JeremyTournayre · January 10, 2022, 9:20am

Hello,

I just want a confirmation of my "strange" results.

I understand that we need to consider the W paramater and not just the "reject null hypothesis".

I have done two ANCOM analysis a level 7 (species) and a level 6 (genus).
Here are the two results:
genus

Species

At level 7 (species) I have all species significatively different while in level 6 (genus) there is no genus significantly different. I see in other topics that we must take into account the W parameter. If it is at zero we can say that there is no difference.
The level 7 (species) analysis on many species has the same data as the level 6 (genus) analysis, I put an example in green. Why at level 6 (genus) these genus does not appear significant?

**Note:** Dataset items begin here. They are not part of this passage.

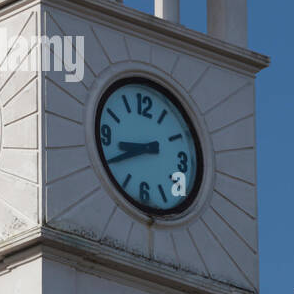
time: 8:40
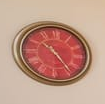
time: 10:23
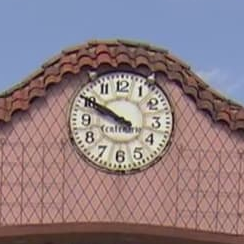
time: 9:50
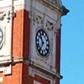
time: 10:36
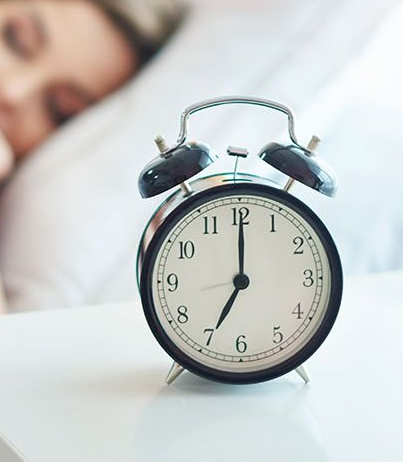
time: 7:00
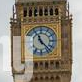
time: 11:22
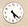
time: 5:21
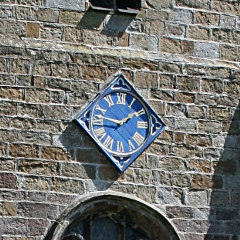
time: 1:47
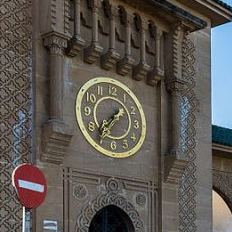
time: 1:36
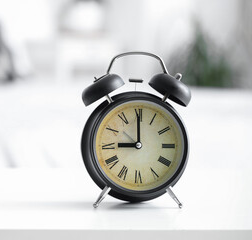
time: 9:00
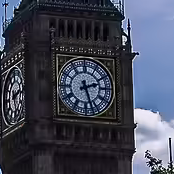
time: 2:26
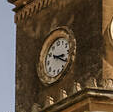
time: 3:20
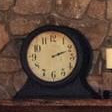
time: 2:11
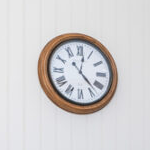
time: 12:22
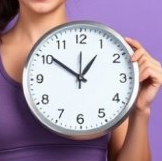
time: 12:50
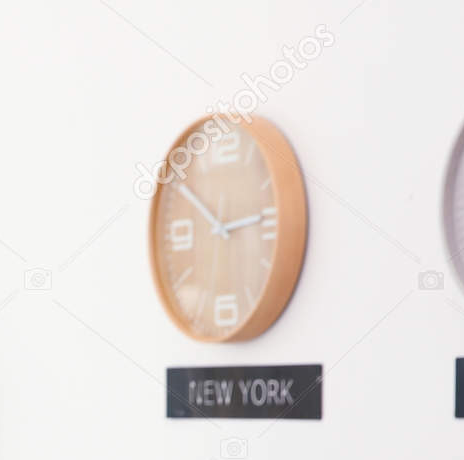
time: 10:14
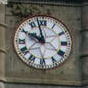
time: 9:57
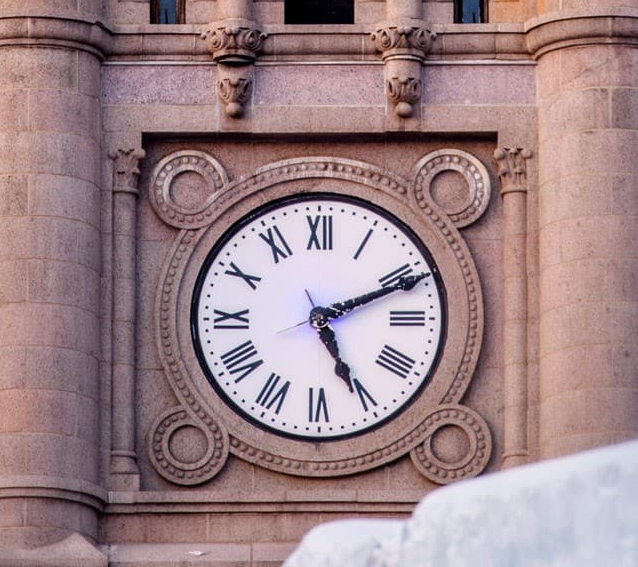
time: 5:11
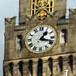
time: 1:18
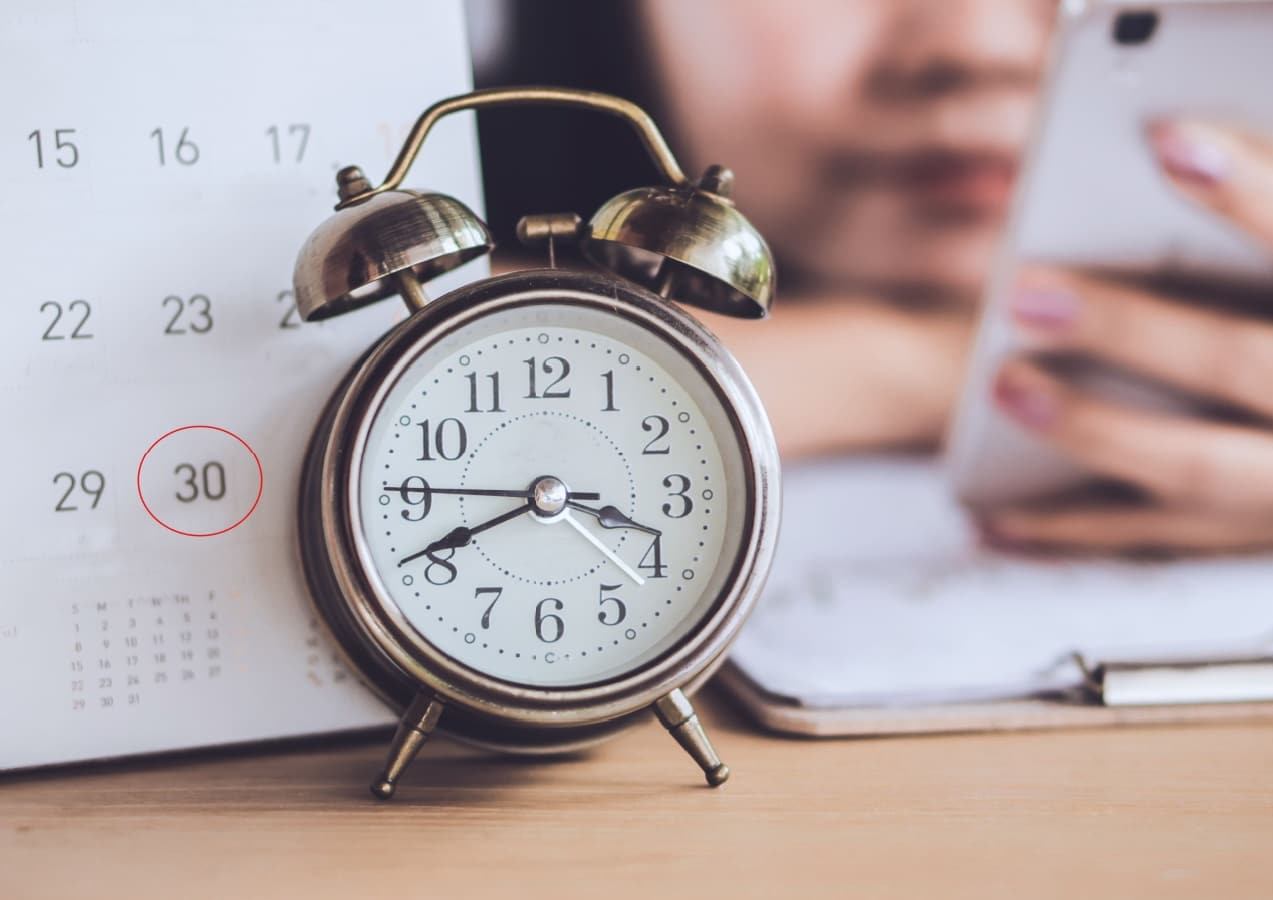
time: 3:41
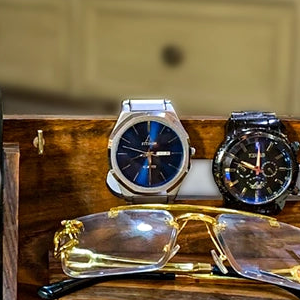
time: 2:47
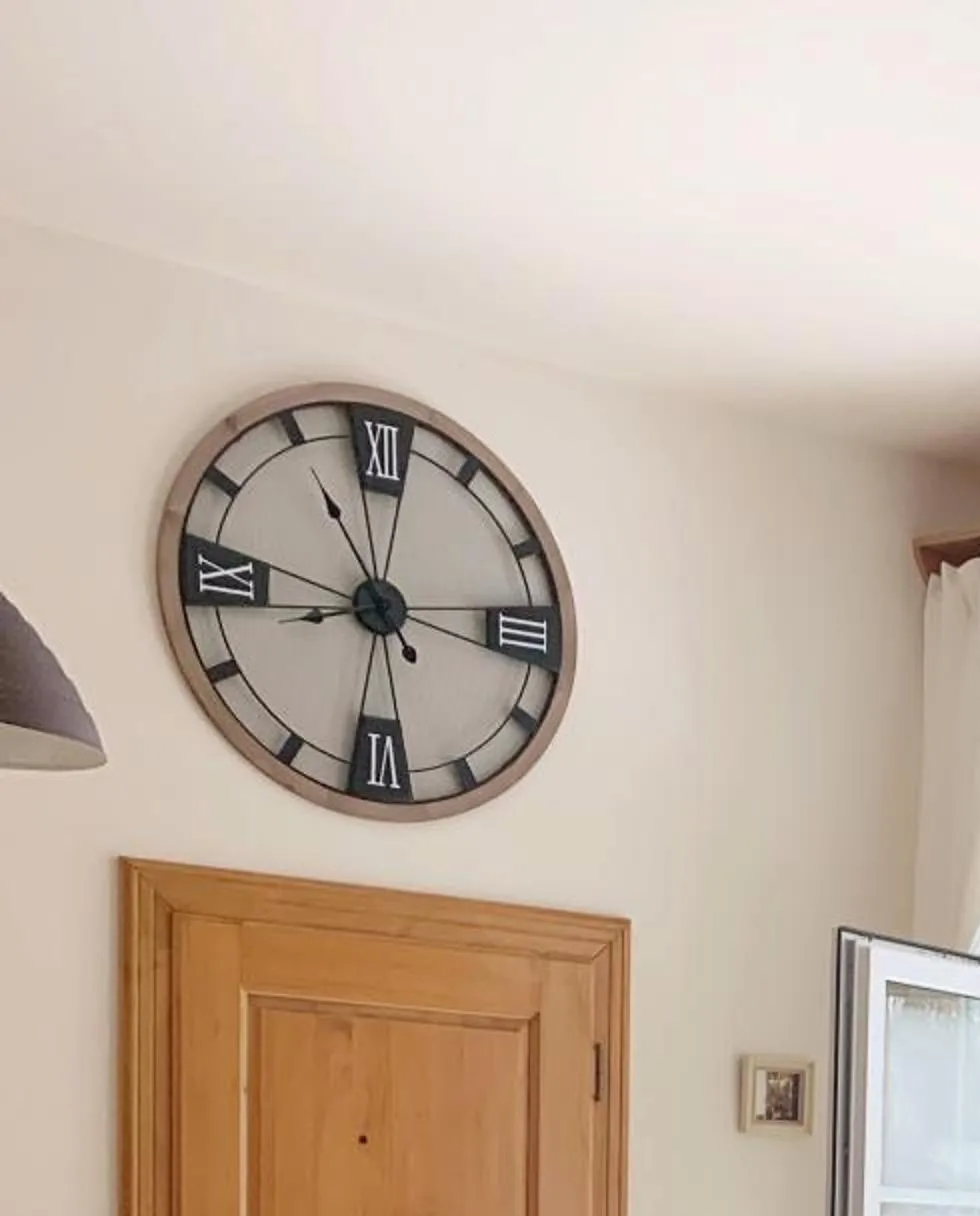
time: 8:31
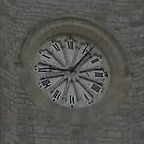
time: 9:06
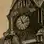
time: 11:12
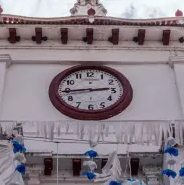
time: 2:44
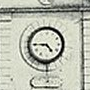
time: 4:44
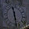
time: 11:28
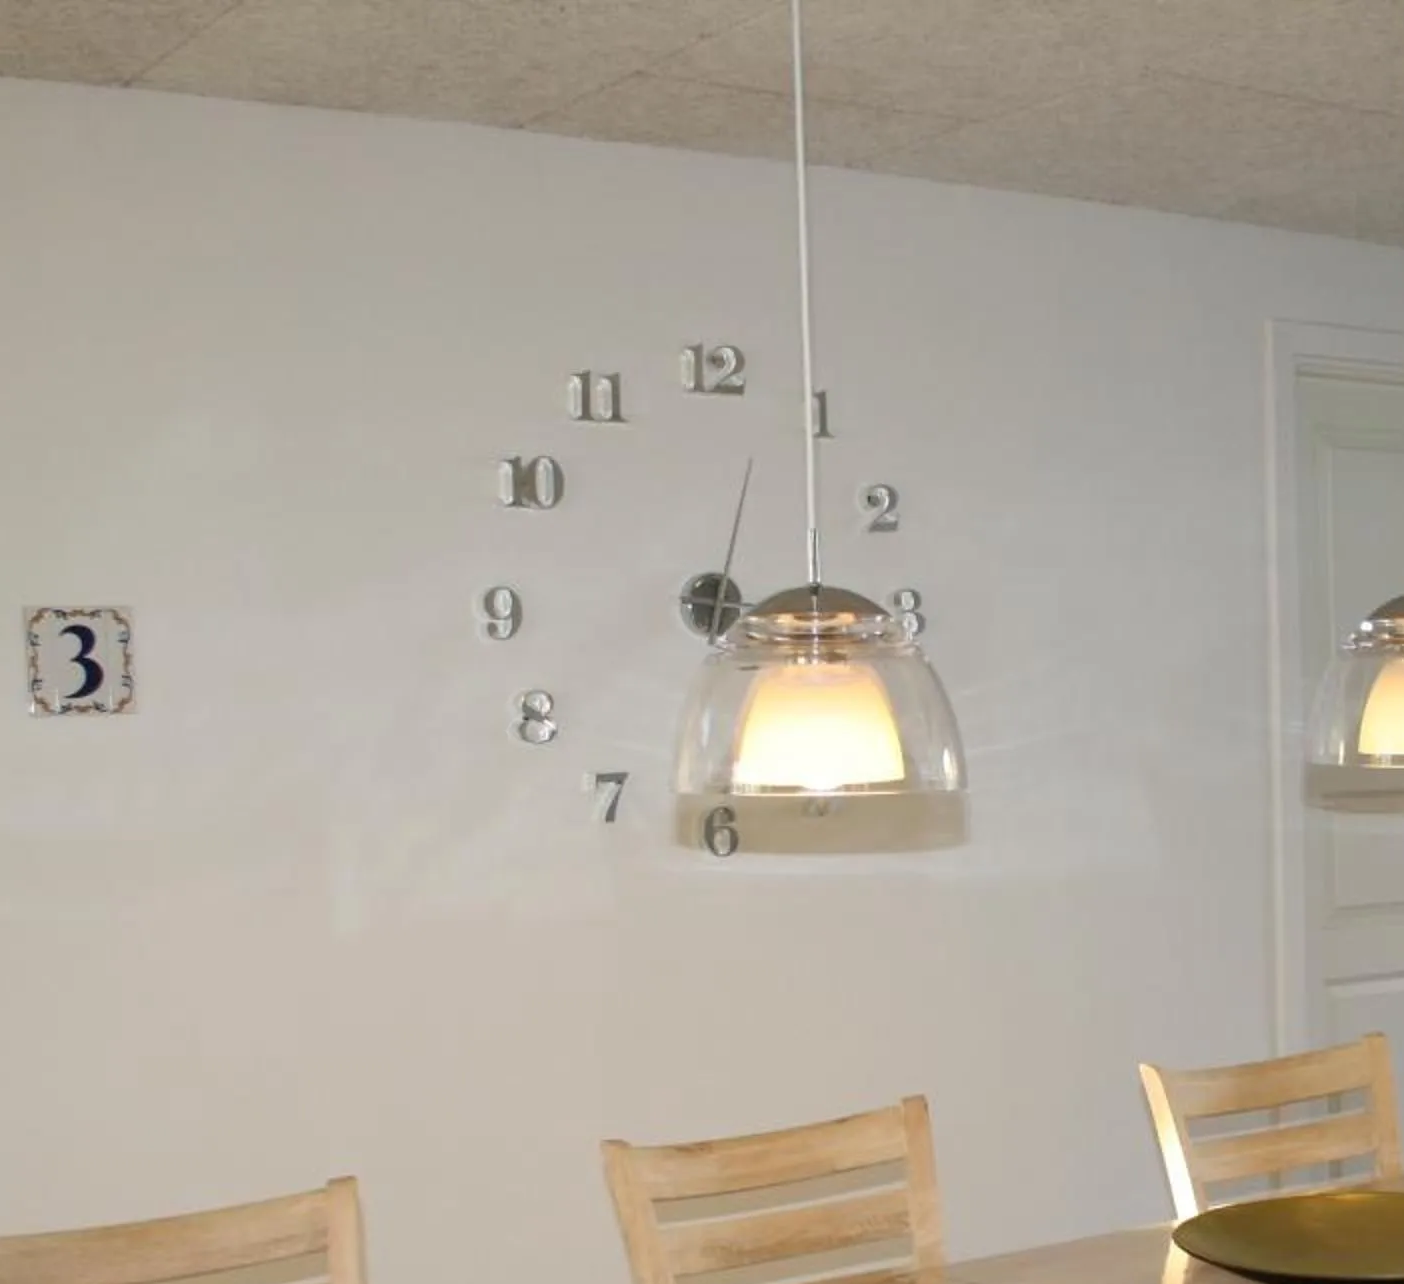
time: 3:14
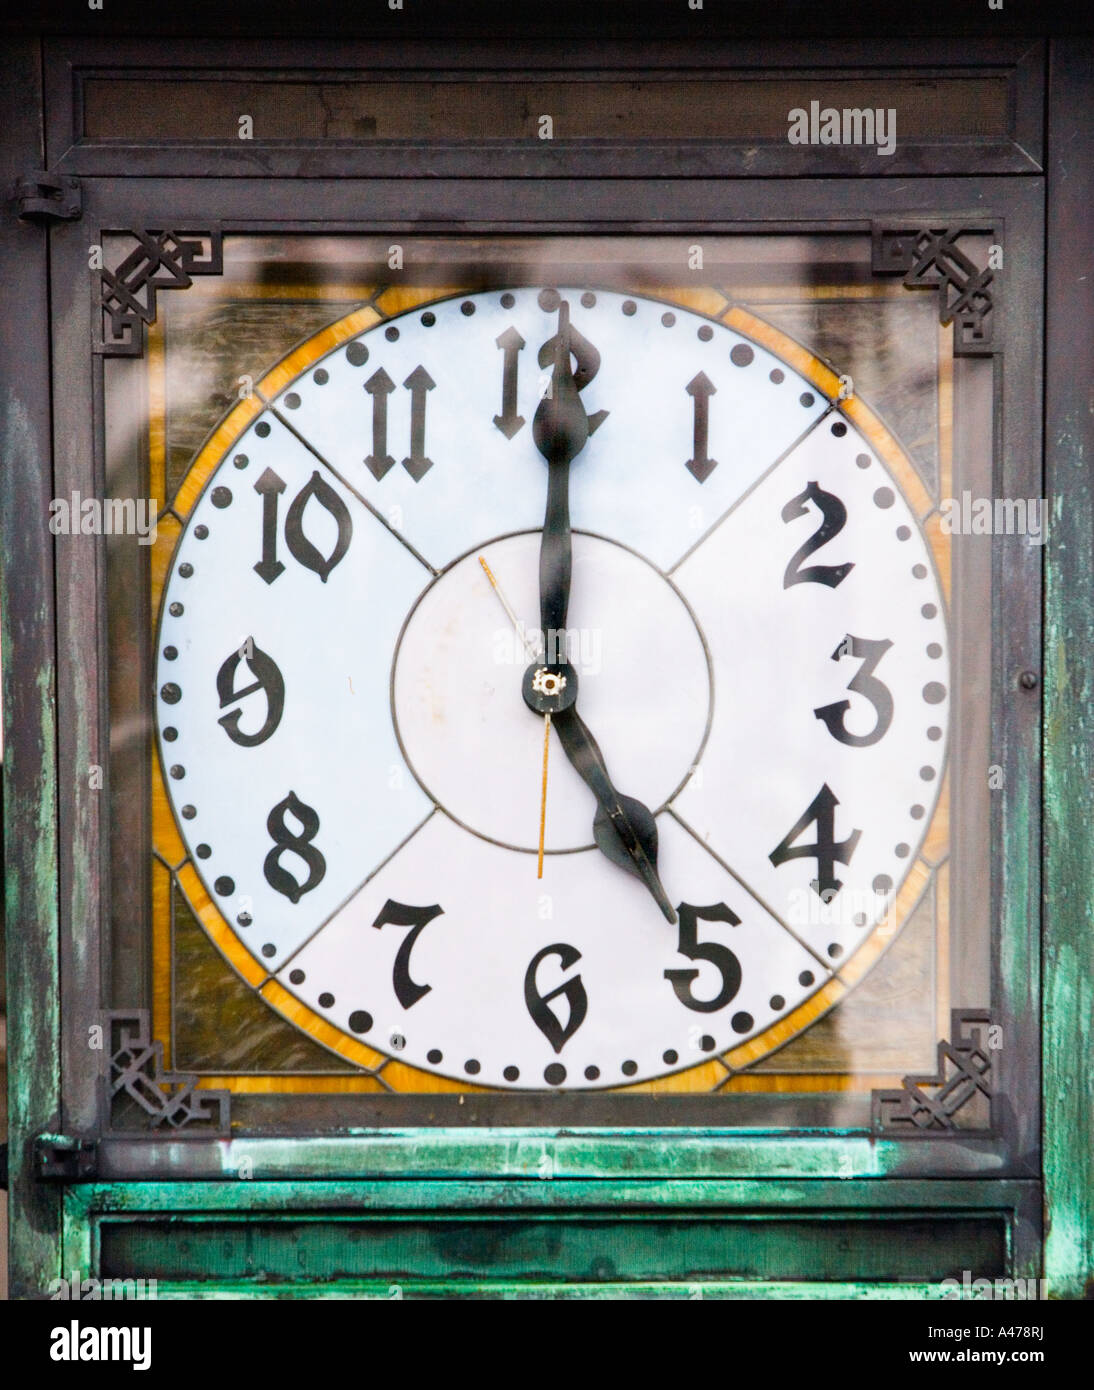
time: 5:00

I look at the data of d__Eukaryota;p__Ciliophora;c__Intramacronucleata;o__Litostomatea;f__Haptoria;; at level 7 (species) in the taxa-bar-plots.qzv file.
I know the data in ANCOM are normalized with 25% features that is assumed which are not different in abundance so the data that I looked in the taxa-bar-plots.qzv file are not the using one in statistical analysis. I wonder how I can see the normalized data?
Nethertheless in the taxa-bar-plots.qzv file I have only one sample which have 120 for Haptoria. This is strange that the statistical analysis show a W of 1.

I think I have to apply two manual filters: (1) if there is a "1" on the percentile "0" this is strange so I can remove the results, and (2) to remove all results with a W = 0.
Am I right?

Thanks for the QIIME2 support, I have posted so many questions since november :qiime2:.

jwdebelius · January 10, 2022, 5:05pm

Hi @JeremyTournayre,

I agree your results are strange. A lot of this comes down some of the ways ANCOM calculates it's W statistic, which is that it first tests whether there is a significant difference between each pairwise set of features, performs a multiple hypothesis correction, and then calculates W as the number pairwise tests including the feature that were significantly different.

A difference between your genus and species data is the number of tests you're performing and correcting. It's possible that you may have exceeded the test threshhold in species based on signal strength but not genus.

I'm not sure I under your manual filtering suggestion:

I think, instead, I would start by checking my filtering and whether my database supports species level testing. Then, I would calculate my own nromalized W value based on the number of features you're testing, and use that with a threshhold you set aprori, rahter than the built in W value. I'm making a guess here that you don't have a lot of samples and you haven't pre-filtered your data to remove things present in only one sample, which might explain your weird results.

Best,
Justine

system · February 10, 2022, 11:05pm

This topic was automatically closed 31 days after the last reply. New replies are no longer allowed.